I had an Alpine Type X 12 that would stink something fierce, but not the magic smoke smell of burning electronics.


----------



## mdavis83 (Feb 17, 2014)

No smoking or burnt electronics smell. I figured it was something probably normal, just wanted to make sure.


----------



## hurrication (Dec 19, 2011)

A lot of the subs I've built over the years smell like glue for a little while when played hard. Could just be the type of glue they used on it.


----------



## ATOMICTECH62 (Jan 24, 2009)

The sub is being pushed to the point the VC is getting hot.Very hot.
Its that simple.
If a sub claims 1000 watts power handling,that doesnt mean 1000 watts is fine and at 1001 it will blow.
Subs are enclosure sensitive.A sub that can take 1k watts in a ported box might only take 500 in a sealed box,or the other way around depending on the sub.
If you are pushing the sub into hard clipping then a 850 watt RMS amp could do 1200 watts with a square wave.And if its in a ported box the sub is hardly moving at the tuning frequency so its not pumping enough air around the VC to cool it sufficiently enough to handle the power it could at other frequencies.


----------



## diynube (Feb 27, 2011)

Does the smell linger a bit for a day or so? I just did this to my two new Hertz Mille ML3000 12" subs in a ported box. The odor was somewhere between mild and moderate, but not strong. The odor lingered for a day it seems. It never smelled burnt, but definitely was an obvious glue smell. 

I've smoked a few JL Audio 10w6v2 subwoofers. When I did that, the strength of the smell was strong, and had a burnt character. Kindof a sickening smell, really.
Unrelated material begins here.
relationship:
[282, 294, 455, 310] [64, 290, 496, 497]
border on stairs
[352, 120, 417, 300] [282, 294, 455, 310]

In any case, I'm just wondering if the Mille subs are known for using a glue that is known to smell when the subwoofer is pushed, or if getting that smell really means some damage. If I had to guess, the heated coil would cause the glue to cure faster, but perhaps it wouldn't cure properly? I'm pretty sure I drove the subs to Xmax, but I don't think I drove them past Xmax and this only went on in some bassy tracks for a few minutes.


----------